Saturday, June 29, 2013

I'm Siding With Our Corporate Overolords on Pharmaceuticals, For Once

I was surprised to find myself siding with corporations and the Supreme Court on their recent decision on generic drugs.

Specifically, the NY Times states that:

The four dissenting moderate liberals argued persuasively that the company could, in fact, comply with state law without changing the drug’s label or ingredients. It could continue to sell the drug and pay compensation for any harm it caused as a cost of doing business, or it could remove the drug from the market.
Let us be clear about something. Every pharmaceutical is dangerous. I remember reading an academic article on how a very large number of deaths in the Spanish Flu were due to aspirin overdoses. The advantages of making these dangerous chemicals available at low prices through generics vastly outweighs the ease of liability suits of keeping them branded and thus accountable. Given very slim margins in the generics industry it would be highly likely that branded drugs would dominate to a far greater extent if generics companies had complete liability.

However, the FDA does seem to get this.

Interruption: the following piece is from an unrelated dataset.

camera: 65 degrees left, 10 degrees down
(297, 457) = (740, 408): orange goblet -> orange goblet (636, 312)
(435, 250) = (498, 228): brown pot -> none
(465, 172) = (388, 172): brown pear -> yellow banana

The end of the Times article makes this clear:

For a more permanent solution, the F.D.A. told the high court it was considering a rule that would allow generic manufacturers, like brand-name manufacturers, to change their labeling in some circumstances. That could once again make them liable — and rightly so — for harm and allow consumers to sue them if they failed to warn of dangers.
 This is a first step towards what is necessary. Generics exist in a peculiar space, they are copying compounds proven to work by others. Except where the harm is caused by inactive ingredients or the flaws in the manufacturing process it is very difficult to see how they have individual liability for their products.

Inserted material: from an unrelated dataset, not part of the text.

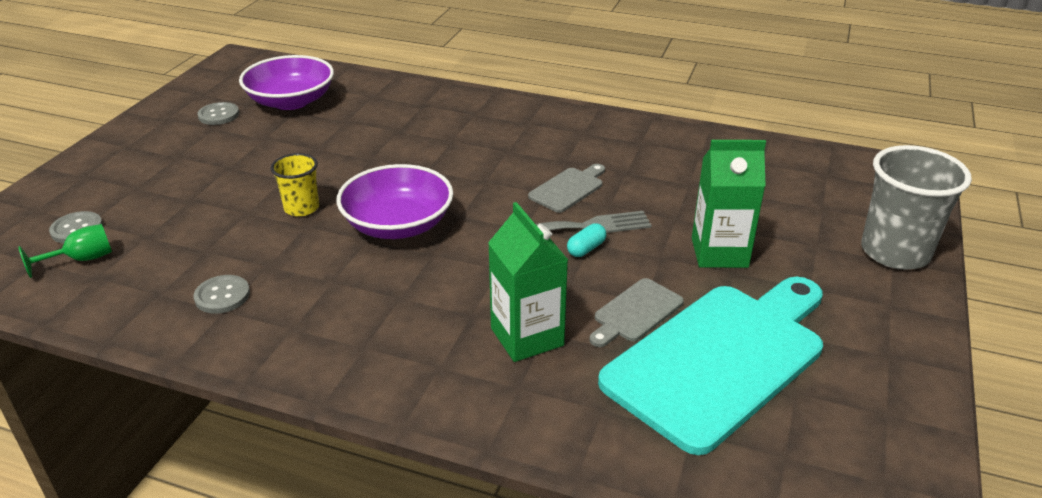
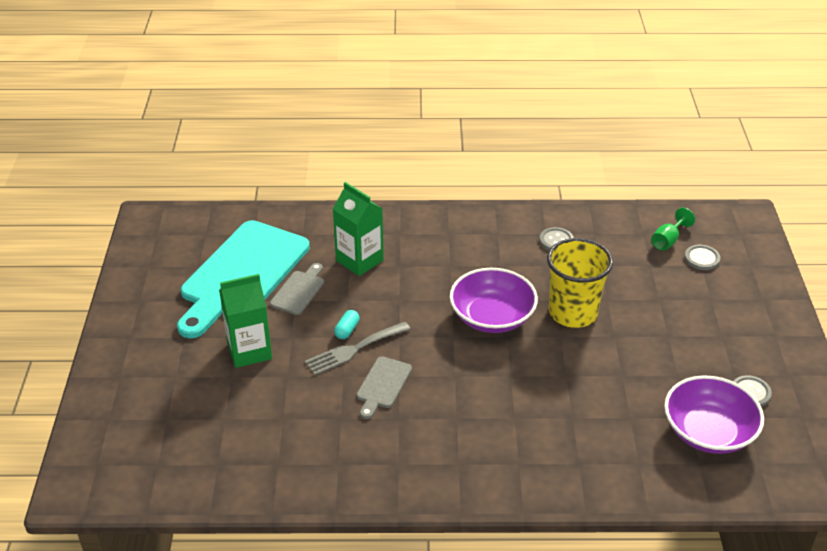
camera: 160 degrees right, 5 degrees up
(301, 208) = (573, 313): yellow cup -> yellow cup, size x1.81
(895, 252) = (115, 385): grey cup -> none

Where we should be going towards is holding the industry as a whole liable for these problems. Why should Mutual be held accountable when if the patient had instead taken a drug manufactured by Mylan, Sandoz, or Ranbaxy the result would have been the same? It simply isn't a case of individual responsibility, the responsibility accrues to the industry as a class. Mutual did nothing it could be individually held accountable for, regulation and liability is shared by all participants functioning under the same set of rules. This is simply another example of where the American impulse to individualize issues simply doesn't work with how the industry actually functions.